America is being confronted with a threat to its own survival; and, simultaneously, it is acting collectively, boldly, decisively, and quickly to solve this crisis and avoid the worst. Little by little we are realizing that as our landscapes were built around places to go, we lost our places to be; that instead of consumption, we can have community; and, that our own two feet can deliver, without a doubt, the best transportation alternative in the market.
Any place affording a walking distance from home to work, from home to recreation or civic amenities, or from home to the grocery store -a little bit more than five minutes or the equivalent of 1,300 feet, makes it possible to pick up a quart of milk without burning a quart of gas; creates a healthy pedestrian population; lowers crime rates; offers less stress; is generally bound by human-scaled architecture; has cleaner air; and, generates greater neighbor-to-neighbor cohesion. These types of compact communities use less land, water, energy and materials; and, most importantly, they are becoming the preferred choice for building cities after the Dark New Age (DNA) of gas shortages.

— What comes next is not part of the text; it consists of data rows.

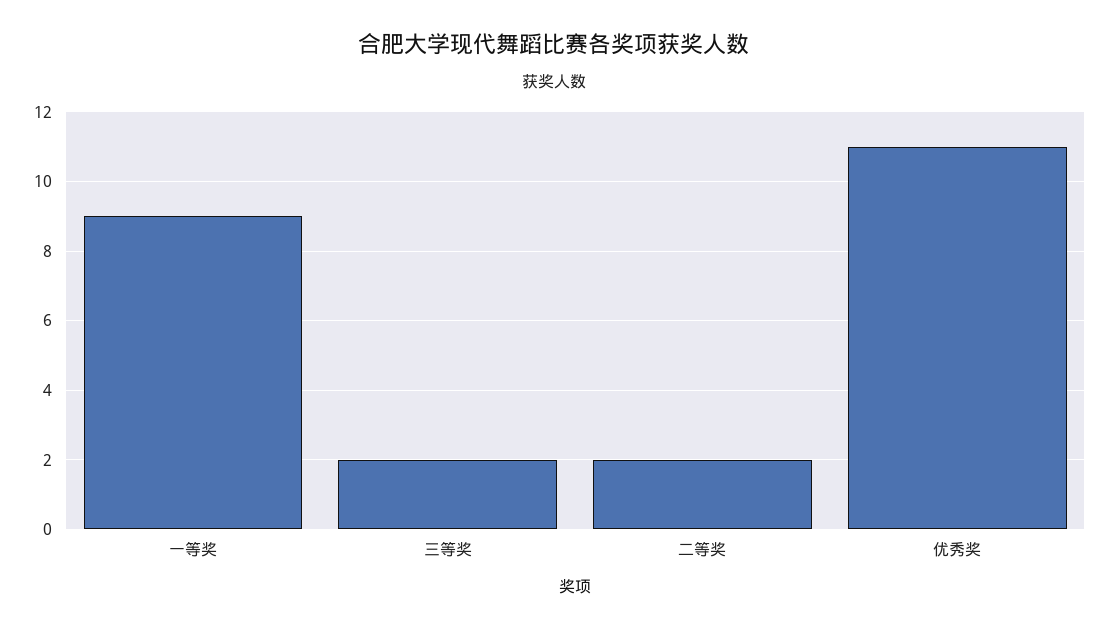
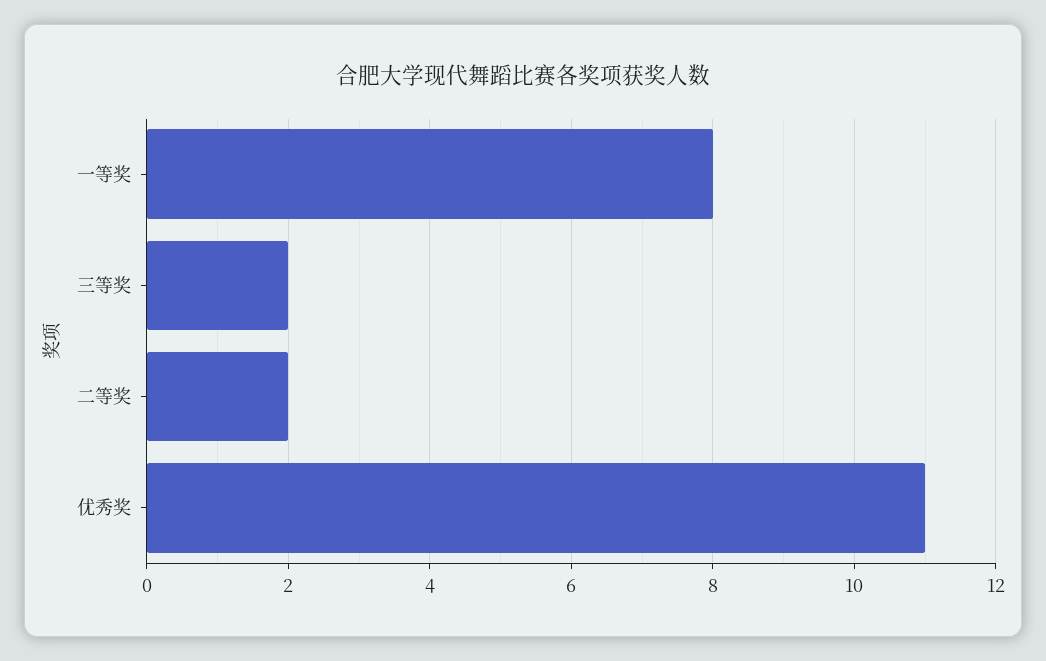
一等奖: 9 -> 8

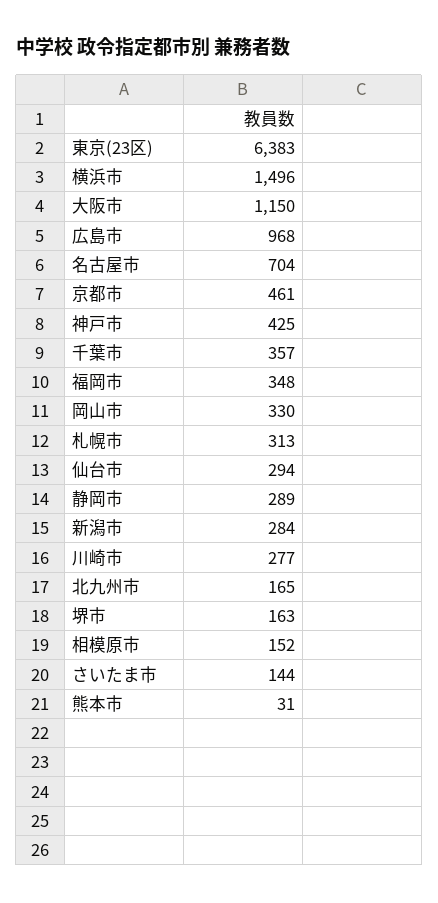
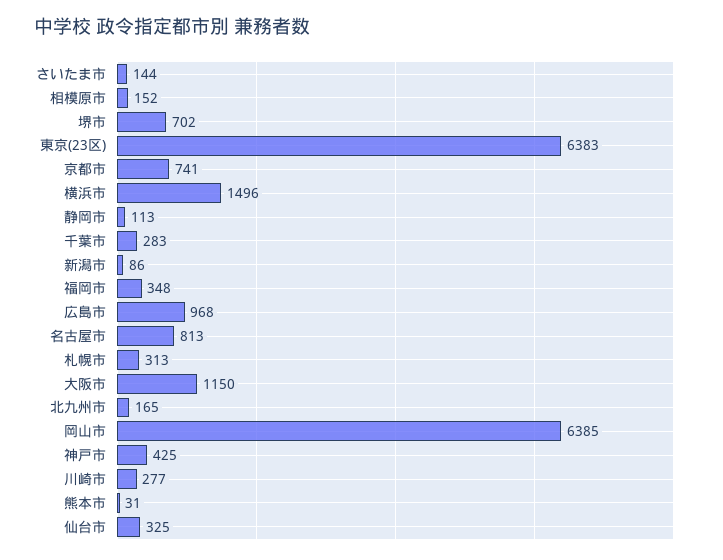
名古屋市: 704 -> 813
京都市: 461 -> 741
千葉市: 357 -> 283
岡山市: 330 -> 6385
仙台市: 294 -> 325
静岡市: 289 -> 113
新潟市: 284 -> 86
堺市: 163 -> 702

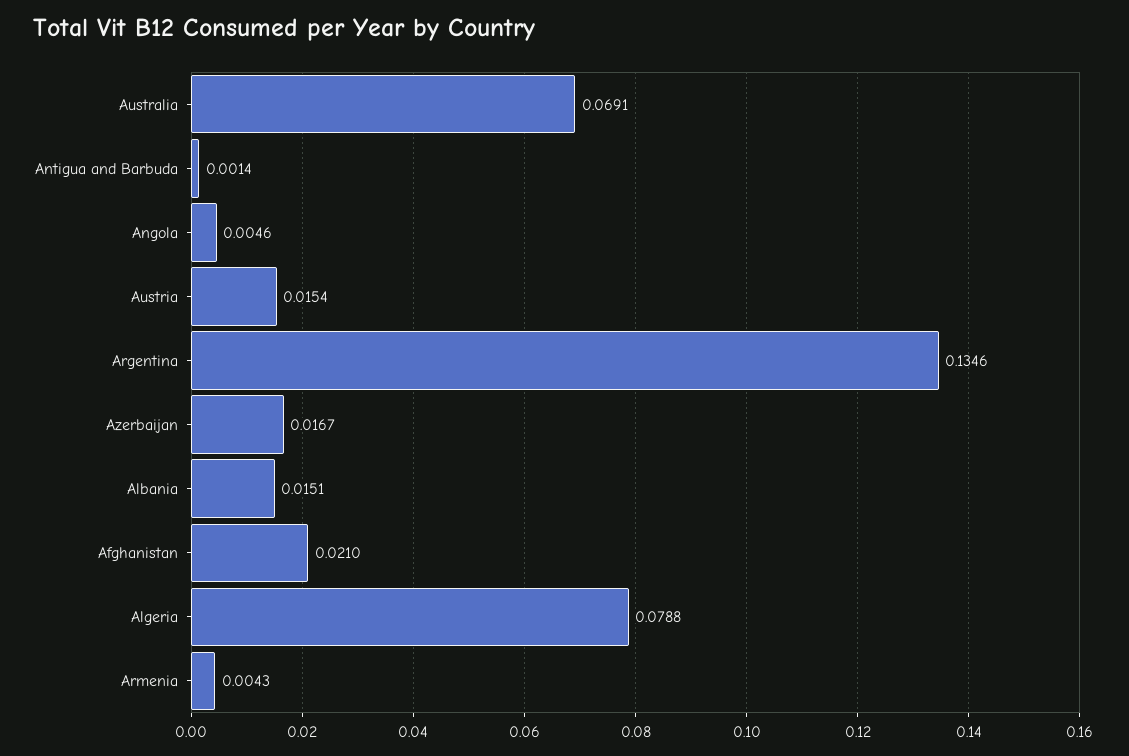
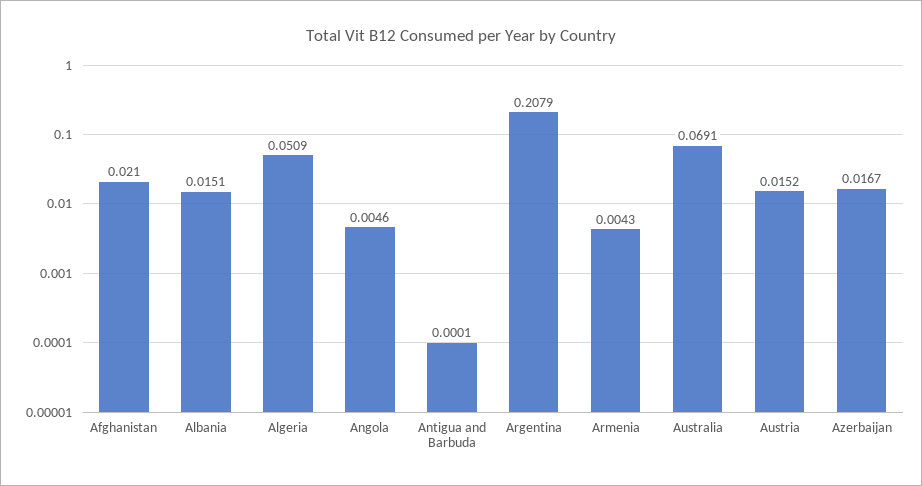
Antigua and Barbuda: 0.0014 -> 0.0001
Austria: 0.0154 -> 0.0152
Argentina: 0.1346 -> 0.2079
Algeria: 0.0788 -> 0.0509

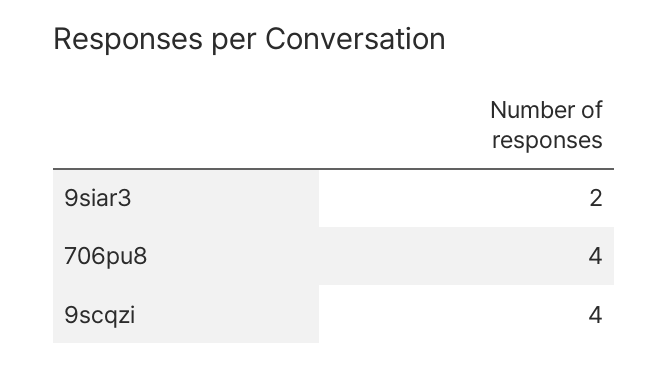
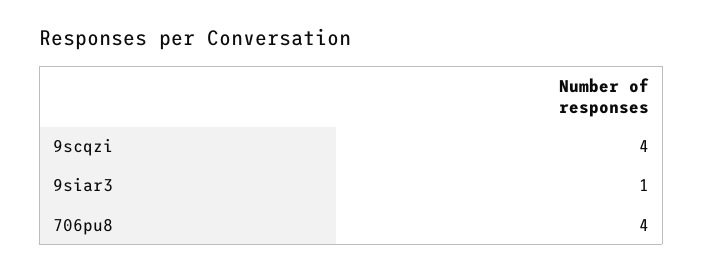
9siar3: 2 -> 1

Before it becomes a matter of national security, due to their scarcity, the wisdom of traditional compact communities like the Medieval European city, the Islamic clan, the English hamlet, the traditional American village, or the twentieth-century garden-city neighborhood needs to be rediscovered and its lessons need to be shared freely to produce an infinite amount of livable and sustainable places. As we move into the future, we must come up with alternatives to reshape our existing suburban territories; we must re-evaluate our notions of development and re-development; we must establish alliances to build new public infrastructure; we must come up with low-impact ways to generate electricity; we must demand pure water and clean air; we must generate neither pollution nor noise; we must create our own “living machines” to process wastewater and sewage; we must produce our own food in our own greenhouses, buildings, and gardens; we must enrich our cultural lives rather than degrade them; we must achieve a level of community where skills sharing and youth mentoring become cultural assets; we must conceive a new way of government where neighborhood associations can become profitable businesses; and, most importantly, we must create beautiful compact communities of purpose where neighbors feel safe, where buildings are designed to promote the welfare of the community, and where our ultimate freedoms are respected and acknowledged; in short, places of dignity and reason.
Compact communities should rescue us from our addiction to gasoline while providing a viable solution to the general ailments of our current consumerist society. The production of walkable neighborhoods should be the central organizing principle of our civilization and the catalyst of design change for the next generation of Americans.